### PROBLEM DESCRIPTION
Copy out the renku discussion, starting at the words "Marshall, thanks for" and ending after the words "in this verse.", with "masterstroke" replaced by "crowning touch".

Oops – posted under wrong verse offering, sorry!
cherry ice cream
takes me back
to the Trevi Fountain
nice association, Marion -just think I want more for a 3 line link, though
a cocktail
of fine sand
and salt air
little too metaphorical, Marion
reading pages
that won’t flutter
in the hot afternoon wind
only one finger
turns the pages
in a hot afternoon wind
this one feels better for having a desultory human mood to it, Paul -two adjectives before “wind” bothers me a bi too mucht, but i have no suggestions for how to improve it
Hryciuk sensei,
I really like those changes. Thanks.
-Patrick
hi again, Mary -i responded to you but it went to the top of the offerings -MH
hi Mary -you know, all renku leaders are different and the medium the renku links over determines things as well. In person, i take the first one that links, shifts and is well-written -your first one would have had us off to verse 24 by now. But over the net we have 5 days, and I’ve said before i think this means we can put together something quite sophisticated and elegant. So, I’ve been not accepting anything that repeats the active motif of the previous link throughout -such as travel is here.
But don’t think this would disqualify it universally from a renku lead by another leader or by me, next time. Every snowflake is different and it never asks if it qualifies; it just descends.
Marshall, thanks for the explanation. I think I’m getting closer to “getting it” at last. 🙂
A fine link, Michael. 🙂 What I like so much is the implied isolation in comparison with the situation in Barbara’s verse. There, a first visitor (of implied several or many), here a whole car (I’m reading car as “train car”, as the US version of “train carriage” . . . not as the new commuter cars which seem to be personal devices in themselves!) full of “personal devices”, being used, apparently, by people who don’t even seem to see each other. That it’s the devices themselves that fill the car (with the people attached to them only implied ) is a the masterstroke in this verse.
—
And there’s another thing about “personal devices”. Not so long ago (it seems! ) “personal devices” were something that stayed in the bedroom. There is a clear parallel between that
private-personal sort and the various portable computers/ phones that accompany people everywhere now, (as explored in the movie, ‘Her’)

### DATASET SECTION
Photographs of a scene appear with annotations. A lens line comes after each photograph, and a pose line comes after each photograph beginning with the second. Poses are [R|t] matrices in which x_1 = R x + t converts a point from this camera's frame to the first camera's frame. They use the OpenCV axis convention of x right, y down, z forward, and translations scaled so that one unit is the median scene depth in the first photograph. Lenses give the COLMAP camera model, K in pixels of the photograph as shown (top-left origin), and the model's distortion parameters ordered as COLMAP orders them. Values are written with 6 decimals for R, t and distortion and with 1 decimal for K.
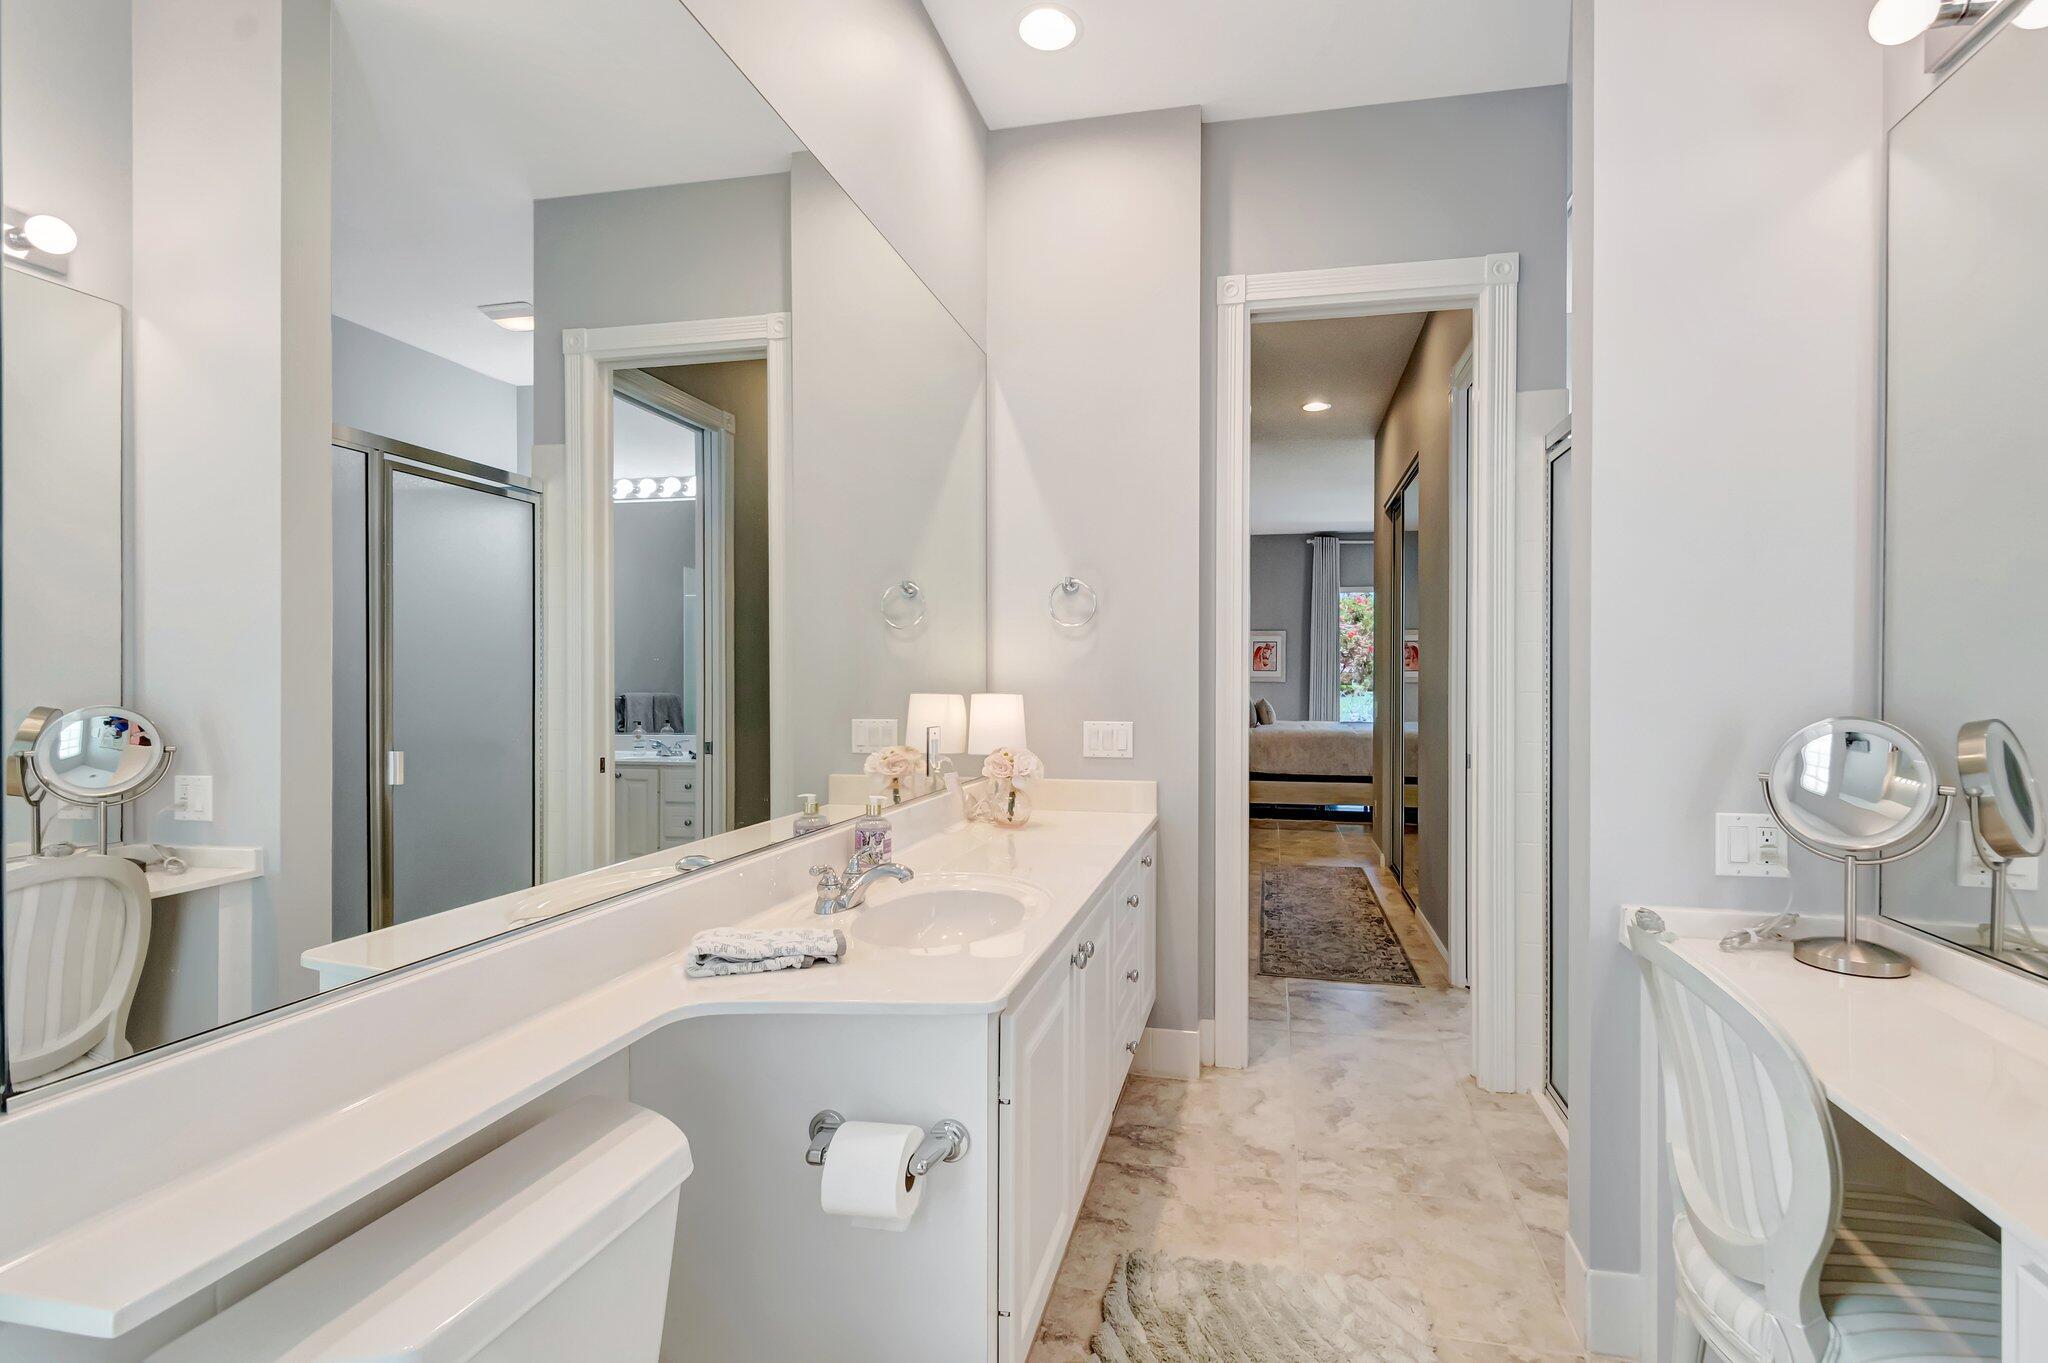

### THE ANSWER
Marshall, thanks for the explanation. I think I’m getting closer to “getting it” at last. 🙂
A fine link, Michael. 🙂 What I like so much is the implied isolation in comparison with the situation in Barbara’s verse. There, a first visitor (of implied several or many), here a whole car (I’m reading car as “train car”, as the US version of “train carriage” . . . not as the new commuter cars which seem to be personal devices in themselves!) full of “personal devices”, being used, apparently, by people who don’t even seem to see each other. That it’s the devices themselves that fill the car (with the people attached to them only implied ) is a the crowning touch in this verse.